Do ponto de vista jornalístico, a I Marcha das Margaridas era uma espécie de suíte56

da Marcha Mundial de Mulheres, mobilização com repercussão internacional, pautada por jornais no ano 2000 no Dia Internacional das Mulheres. A Marcha das Margaridas ganhou naquele ano um valor- notícia de consonância que, como afirmam Galtung e Ruge (1965), “é a facilidade de inserir um ‘novo’ numa ‘velha’ ideia que corresponda ao que se espera que aconteça” (apud TRAQUINA, 2008, p. 70). De acordo com essa proposição conclui-se que é mais fácil que o jornal retome uma temática quando esta já foi tratada ou já é conhecida pela maioria do público-alvo. Não foi o caso da Marcha das Margaridas em 2003.

55 Jornal da Contag, nº 52, outubro/novembro 2008. Disponível em <

http://www.contag.org.br/imagens/f1474contagoutubro.pdf> . Acesso em 08 de agosto de 2011.

56 O verbete suíte, no Dicionário de comunicação, significa “continuação, sequencia. Ato ou efeito de desdobrar

uma notícia já publicada anteriormente pelo próprio veículo ou por outro órgão de imprensa. Técnica de dar continuidade à apuração de um fato (já noticiado) que continue sendo de interesse jornalístico, mediante acréscimo de novos elementos para a publicação de notícias atualizadas” (RABAÇA; BARBOSA, 2001, p. 699)

A única citação da Marcha como assunto noticioso não diz respeito ao evento propriamente, mas a um de seus desdobramentos e de suas implicações para a população, o trânsito. Traquina (2008, p. 80) pondera que a relevância

responde a preocupação de informar o público dos acontecimentos que são importantes porque têm um impacto na vida das pessoas. Este valor-notícia determina que a noticiabilidade tenha a ver com a capacidade de o acontecimento incidir ou ter impacto sobre as pessoas, sobre o país, sobre a nação.

A matéria Chuva piora trânsito, publicada no dia 27 de agosto de 2003, procura enquadrar a Marcha numa perspectiva urbana do deslocamento lento no trânsito.

As motivações do movimento não foram citadas na reportagem, que é a principal da página 25, do Caderno Cidades. O valor-notícia do inesperado, ou seja, uma chuva em agosto motiva a execução desta pauta. A Marcha das Margaridas é um elemento da matéria. Apenas uma frase, efetivamente, é destinada a falar do evento e o relaciona como agravante do congestionamento das avenidas da região central de Brasília:

Aliada à forte chuva, a Marcha das Margaridas, que reuniu mais de 30 mil mulheres agricultoras, comprometeu o trânsito próximo ao Eixo Monumental.

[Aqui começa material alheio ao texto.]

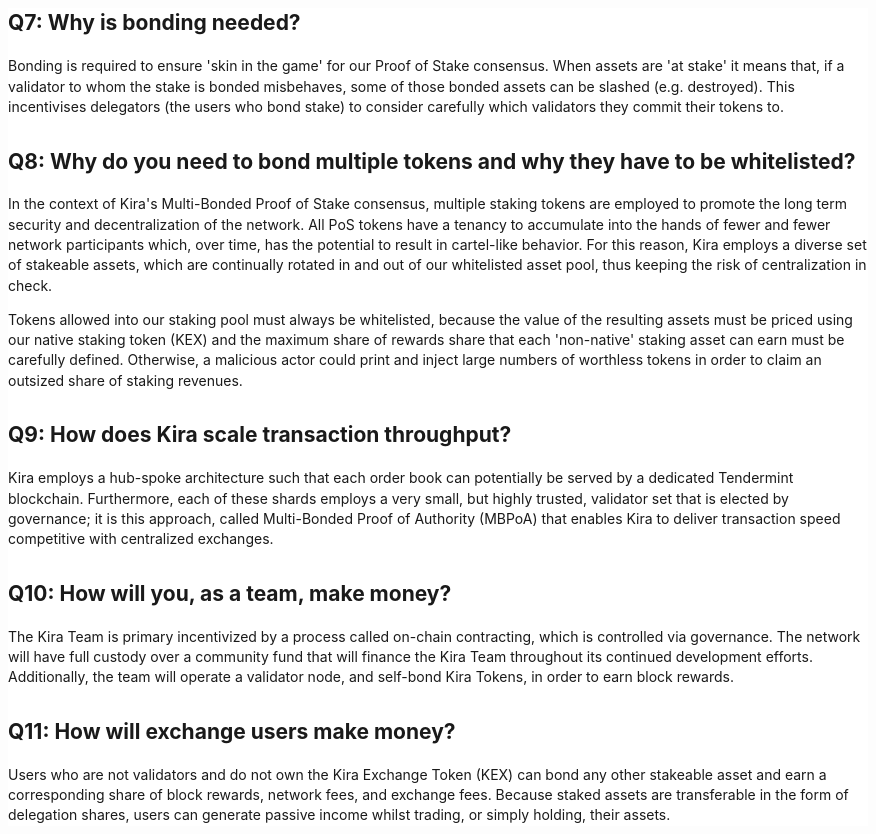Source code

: ## Q7: Why is bonding needed?

Bonding is required to ensure 'skin in the game' for our Proof of Stake consensus. When
assets are 'at stake' it means that, if a validator to whom the stake is bonded misbehaves,
some of those bonded assets can be slashed (e.g. destroyed). This incentivises delegators (the 
users who bond stake) to consider carefully which validators they commit their tokens to.

## Q8: Why do you need to bond multiple tokens and why they have to be whitelisted?

In the context of Kira's Multi-Bonded Proof of Stake consensus, multiple staking tokens are employed
to promote the long term security and decentralization of the network. All PoS tokens have a 
tenancy to accumulate into the hands of fewer and fewer network participants which, over time, 
has the potential to result in cartel-like behavior. For this reason, Kira employs a diverse set of 
stakeable assets, which are continually rotated in and out of our whitelisted asset pool, thus keeping 
the risk of centralization in check. 

Tokens allowed into our staking pool must always be whitelisted, because the value of the resulting 
assets must be priced using our native staking token (KEX) and the maximum share of rewards share that each 
'non-native' staking asset can earn must be carefully defined. Otherwise, a malicious actor could 
print and inject large numbers of worthless tokens in order to claim an outsized share of 
staking revenues.

## Q9: How does Kira scale transaction throughput?

 Kira employs a hub-spoke architecture such that each order book can potentially be served by a 
 dedicated Tendermint blockchain. Furthermore, each of these shards employs a very small, but highly 
 trusted, validator set that is elected by governance; it is this approach, called Multi-Bonded Proof of 
 Authority (MBPoA) that enables Kira to deliver transaction speed competitive with centralized exchanges.

## Q10: How will you, as a team, make money?

The Kira Team is primary incentivized by a process called on-chain contracting, which is controlled via 
governance. The network will have full custody over a community fund that will finance the Kira
Team throughout its continued development efforts. Additionally, the team will operate a validator 
node, and self-bond Kira Tokens, in order to earn block rewards.

## Q11: How will exchange users make money?

Users who are not validators and do not own the Kira Exchange Token (KEX) can bond
any other stakeable asset and earn a corresponding share of block rewards, network fees, and
exchange fees. Because staked assets are transferable in the form of delegation shares,
users can generate passive income whilst trading, or simply holding, their assets.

Aquela era a maior manifestação popular ocorrida em Brasília naquele ano e obteve repercussões nacionais. Contudo, não teve matéria autônoma e figurou apenas no caderno de Cidades. “Clima” é o chapéu da reportagem. Enquanto nas outras matérias do corpus de análise os chapéus são, por exemplo, “Margaridas”, “Poder Feminino”, “Manifestação”, reforçando efetivamente a manifestação.

Chuva piora trânsito, apesar de ser a matéria principal da página 25, não é assinada. Sinaliza com um “da redação”. Isso indica para um critério de seleção de notícias que está ligado à disponibilidade do jornal. Se não há jornalistas e fotógrafos disponíveis para cobrir o acontecimento, a possibilidade de torná-lo uma reportagem no veículo é reduzida, salvo os casos em que são publicadas matérias de agências de notícia. Contudo, não foi esse o caso do Correio Braziliense com a Macha das Margaridas daquele ano.

Outro valor-notícia que diz respeito à composição gráfica do jornal, ou seja, a capacidade de o acontecimento render boas imagens se aplica à Marcha das Margaridas. Uma vez que as cores verde e lilás transformam a paisagem da Esplanada dos Ministérios, em Brasília. Chapéus, faixas, bonecos, balões ajudam a adornar a manifestação e incrementar seu apelo estético. Contudo, nem as fotografias sensibilizaram a publicação da pauta pelo jornal naquele ano. A foto, que ocupa três das quatro colunas da matéria, mostra brasilienses

improvisando para se proteger da chuva inesperada. Provavelmente, se a chuva não houvesse prejudicado o trânsito e causado acidentes, a Marcha das Margaridas sequer teria sido citada.